Karena gaya pemerintahan Amangkurat I yang lalim, timbul perpecahan di Mataram. Pada 1646, dia mulai bersahabat dengan VOC namun berangsur retak pada 1659. Pada kurun 1660 -1670, Amangkurat I sempat berkonflik dengan putra mahkotanya sendiri, Amangkurat II.
7. Pemberontakan Besar
Pada 1675, terjadi pemberontakan besar di Mataram yang awalnya didalangi oleh Amangkurat II dan kenalannya, Trunojoyo. Namun, pada 1676, Amangkurat II akhirnya berhadapan dengan Trunojoyo yang juga berambisi menguasai Mataram.
Pada 1677, Amangkurat I bersekutu dengan VOC lewat perjanjian yang merugikan Mataram demi menumpas Trunojoyo (hlm. 174). VOC sempat memukulnya mundur, namun pendukung Trunojoyo semakin banyak. Akhirnya, istana Plered jatuh ke tangan Trunojoyo pada Mei-Juni 1677.

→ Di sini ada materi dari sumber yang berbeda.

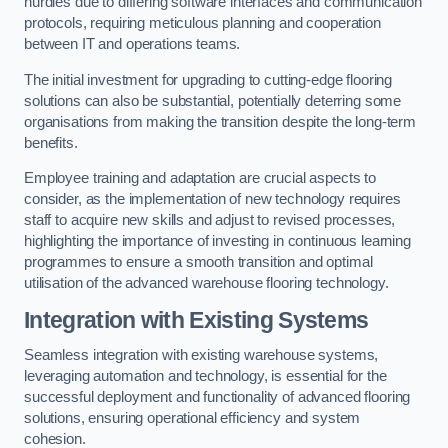
hurdles due to differing software interfaces and communication
protocols, requiring meticulous planning and cooperation
between IT and operations teams.
The initial investment for upgrading to cutting-edge flooring
solutions can also be substantial, potentially deterring some
organisations from making the transition despite the long-term
benefits.
Employee training and adaptation are crucial aspects to
consider, as the implementation of new technology requires
staff to acquire new skills and adjust to revised processes,
highlighting the importance of investing in continuous learning
programmes to ensure a smooth transition and optimal
utilisation of the advanced warehouse flooring technology.
Integration with Existing Systems
Seamless integration with existing warehouse systems,
leveraging automation and technology, is essential for the
successful deployment and functionality of advanced flooring
solutions, ensuring operational efficiency and system
cohesion.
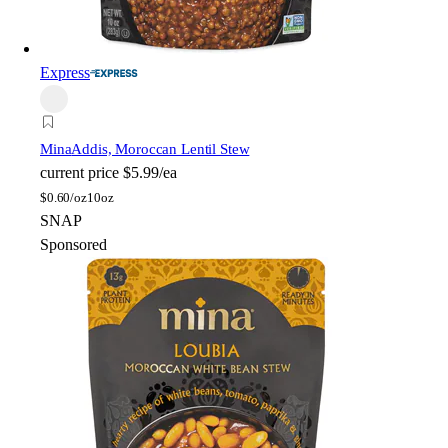
Express
Mina
Addis, Moroccan Lentil Stew
current price
$5.99/ea
$
0.60/oz
10oz
SNAP
Sponsored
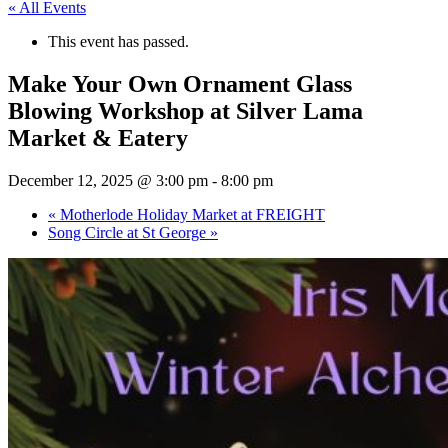
« All Events
This event has passed.
Make Your Own Ornament Glass
Blowing Workshop at Silver Lama
Market & Eatery
December 12, 2025 @ 3:00 pm
-
8:00 pm
«
Motherlode Holiday Market at FREIGHT
Song Circle at St George
»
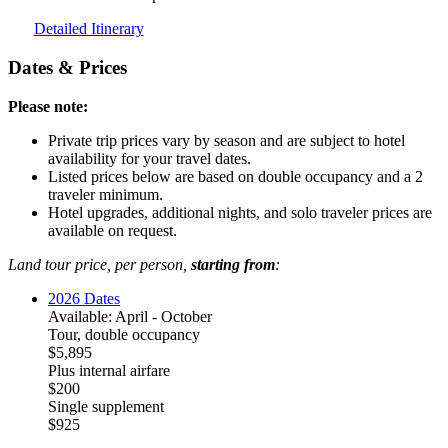
Detailed Itinerary
Dates & Prices
Please note:
Private trip prices vary by season and are subject to hotel
availability for your travel dates.
Listed prices below are based on double occupancy and a 2
traveler minimum.
Hotel upgrades, additional nights, and solo traveler prices are
available on request.
Land tour price, per person,
starting from
:
2026 Dates
Available: April - October
Tour, double occupancy
$5,895
Plus internal airfare
$200
Single supplement
$925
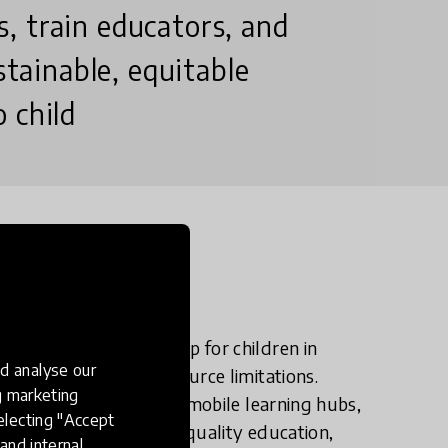
, train educators, and
stainable, equitable
 child
n?
idge the education gap for children in
d analyse our
al isolation, and resource limitations.
ng marketing
heir potential. Through mobile learning hubs,
electing "Accept
EWB ensures inclusive, quality education,
and internal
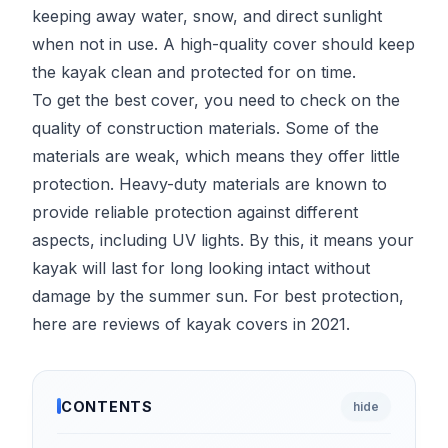
keeping away water, snow, and direct sunlight
when not in use. A high-quality cover should keep
the kayak clean and protected for on time.
To get the best cover, you need to check on the
quality of construction materials. Some of the
materials are weak, which means they offer little
protection. Heavy-duty materials are known to
provide reliable protection against different
aspects, including UV lights. By this, it means your
kayak will last for long looking intact without
damage by the summer sun. For best protection,
here are reviews of kayak covers in 2021.
CONTENTS
hide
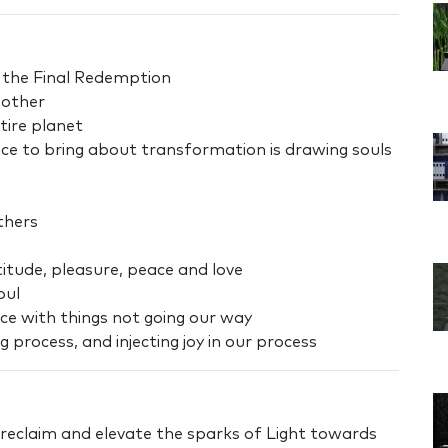
o the Final Redemption
 other
tire planet
nce to bring about transformation is drawing souls
thers
atitude, pleasure, peace and love
oul
ace with things not going our way
 process, and injecting joy in our process
 reclaim and elevate the sparks of Light towards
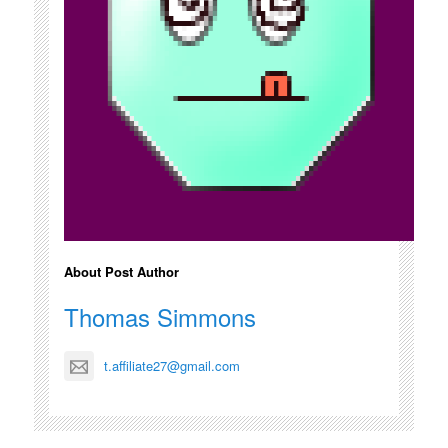
About Post Author
Thomas Simmons
t.affiliate27@gmail.com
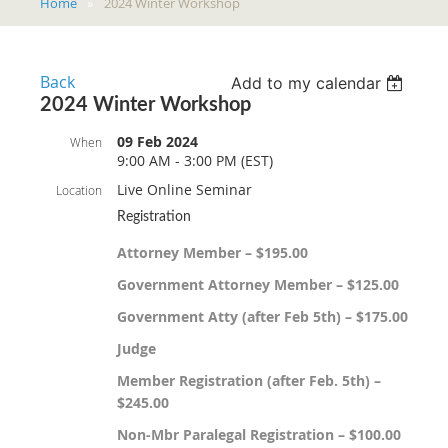
Home
2024 Winter Workshop
Back
Add to my calendar
2024 Winter Workshop
09 Feb 2024
When
9:00 AM - 3:00 PM (EST)
Live Online Seminar
Location
Registration
Attorney Member – $195.00
Government Attorney Member – $125.00
Government Atty (after Feb 5th) – $175.00
Judge
Member Registration (after Feb. 5th) –
$245.00
Non-Mbr Paralegal Registration – $100.00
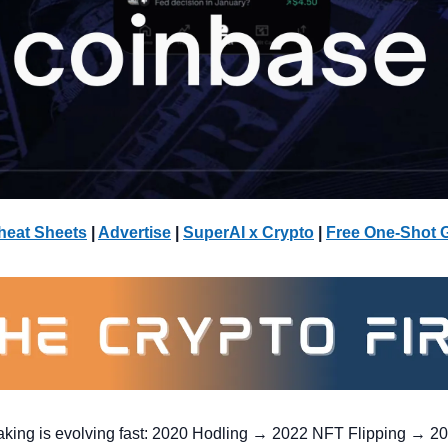
heat Sheets
 | 
Advertise
 | 
SuperAI x Crypto
| 
Free One-Shot 
ng is evolving fast: 2020 Hodling → 2022 NFT Flipping → 2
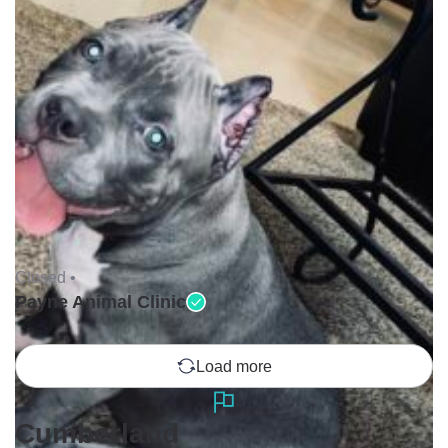
Closed •
Payne Animal Clinic
Load more
Cumberland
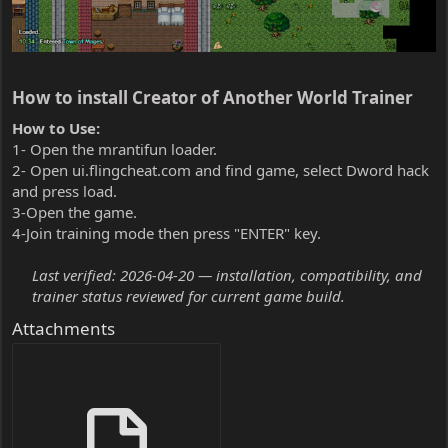
How to install Creator of Another World Trainer​
How to Use:
1- Open the mrantifun loader.
2- Open ui.flingcheat.com and find game, select Dword hack
and press load.
3-Open the game.
4-Join training mode then press "ENTER" key.
Last verified: 2026-04-20 — installation, compatibility, and
trainer status reviewed for current game build.
Attachments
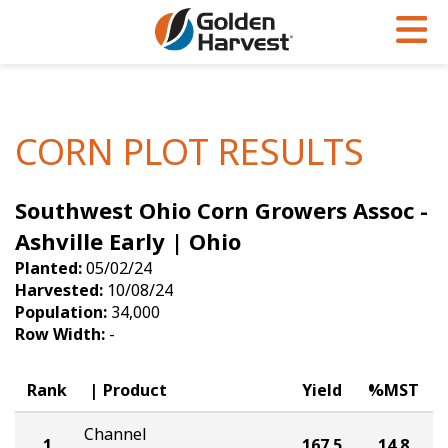
Skip to Main Content
PROGRAMS & SERVICES
AGRONOMY
PRODUCTS
Corn
GHX
Agronomy in Action
CORN PLOT RESULTS
Soybeans
Golden Advantage
Articles
Southwest Ohio Corn Growers Assoc -
Seed Finder
Golden Rewards
Insight Series
Ashville Early | Ohio
Yield Results
Research Sites
Planted:
05/02/24
Harvested:
10/08/24
Seed Guide
Sign Up
Population:
34,000
Row Width:
-
Research & Development
Hybrids Built for the North
Rank
Product
Yield
%MST
Channel
1
167.5
14.8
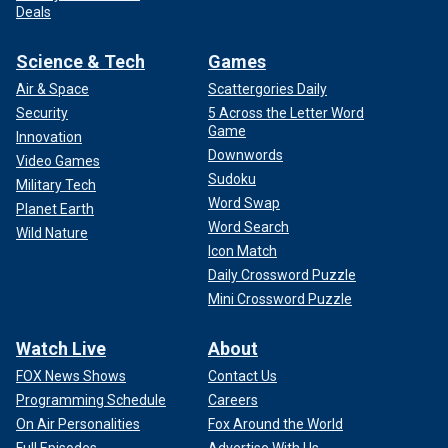
Deals
Science & Tech
Games
Air & Space
Scattergories Daily
Security
5 Across the Letter Word
Game
Innovation
Downwords
Video Games
Sudoku
Military Tech
Word Swap
Planet Earth
Word Search
Wild Nature
Icon Match
Daily Crossword Puzzle
Mini Crossword Puzzle
Watch Live
About
FOX News Shows
Contact Us
Programming Schedule
Careers
On Air Personalities
Fox Around the World
Full Episodes
Advertise With Us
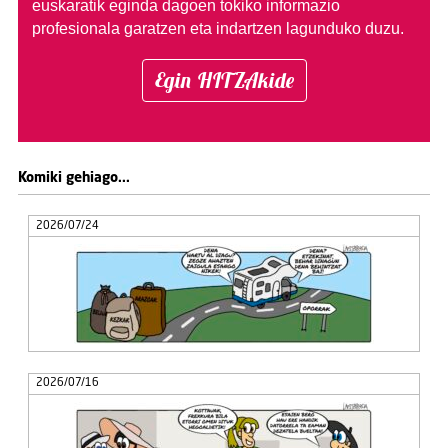
euskaratik eginda dagoen tokiko informazio
profesionala garatzen eta indartzen lagunduko duzu.
Egin HITZAkide
Komiki gehiago...
2026/07/24
2026/07/16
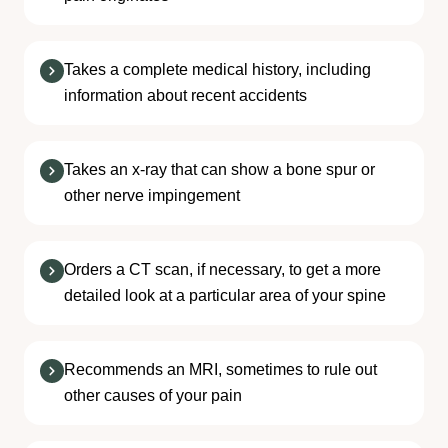
Takes a complete medical history, including
information about recent accidents
Takes an x-ray that can show a bone spur or
other nerve impingement
Orders a CT scan, if necessary, to get a more
detailed look at a particular area of your spine
Recommends an MRI, sometimes to rule out
other causes of your pain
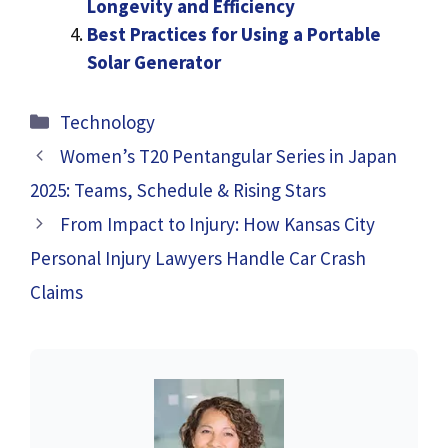
Longevity and Efficiency
Best Practices for Using a Portable
Solar Generator
Categories
Technology
Women’s T20 Pentangular Series in Japan
2025: Teams, Schedule & Rising Stars
From Impact to Injury: How Kansas City
Personal Injury Lawyers Handle Car Crash
Claims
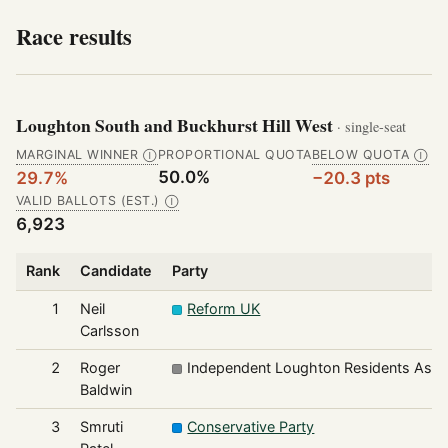
Race results
Loughton South and Buckhurst Hill West
· single-seat
MARGINAL WINNER
PROPORTIONAL QUOTA
BELOW QUOTA
Ⓘ
Ⓘ
50.0%
29.7%
−20.3 pts
VALID BALLOTS (EST.)
Ⓘ
6,923
Rank
Candidate
Party
1
Neil
Reform UK
Carlsson
2
Roger
Independent Loughton Residents Asso
Baldwin
3
Smruti
Conservative Party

8. Serahkan Istana ke Puger
Sebelum meninggalkan istana bersama Amangkurat II, Amangkurat I menyerahkan istananya kepada putranya, Pangeran Puger. Setelah Trunajaya mundur ke Kediri, Puger menduduki istana Plered lagi dengan gelar kerajaan Susuhunan Ingalaga.
9. Amangkurat I Wafat
Amangkurat I wafat dalam pelarian di Tegal Wangi (selatan Tegal) pada Juli 1677. Dengan tanda-tanda kebesaran kerajaan peninggalan ayahnya, Amangkurat II melanjutkan takhta meski tanpa istana maupun pasukan (hlm. 175). Amangkurat II pun menghubungi VOC, membuat perjanjian baru.
Pada September 1678, VOC dan Amangkurat II dapat mengusir Trunojoyo dari Kediri. Hingga 1680, VOC dan Amangkurat II dapat mengalahkan mantan-mantan musuh Mataram. Namun, Pangeran Puger yang menguasai Plered tidak mau mengakui Amangkurat sebagai raja penerus Amangkurat I.
10. Puger Menyerah
Pada September 1680, Amangkurat II meninggalkan Plered menuju Pajang dan membangun istana baru bernama Kartasura (hlm. 178). Sebulan kemudian, Amangkurat II dan VOC berhasil mengusir Puger dari istana Plered. Setahun berikutnya, Puger balas menyerang dan hampir dapat merebut Kartasura.
Namun, setelah dipukul mundur VOC pada November 1681, Puger akhirnya menyerah dan mengakui kedaulatan saudaranya, Amangkurat II, yang bertakhta di Kartasura pada 1677-1703.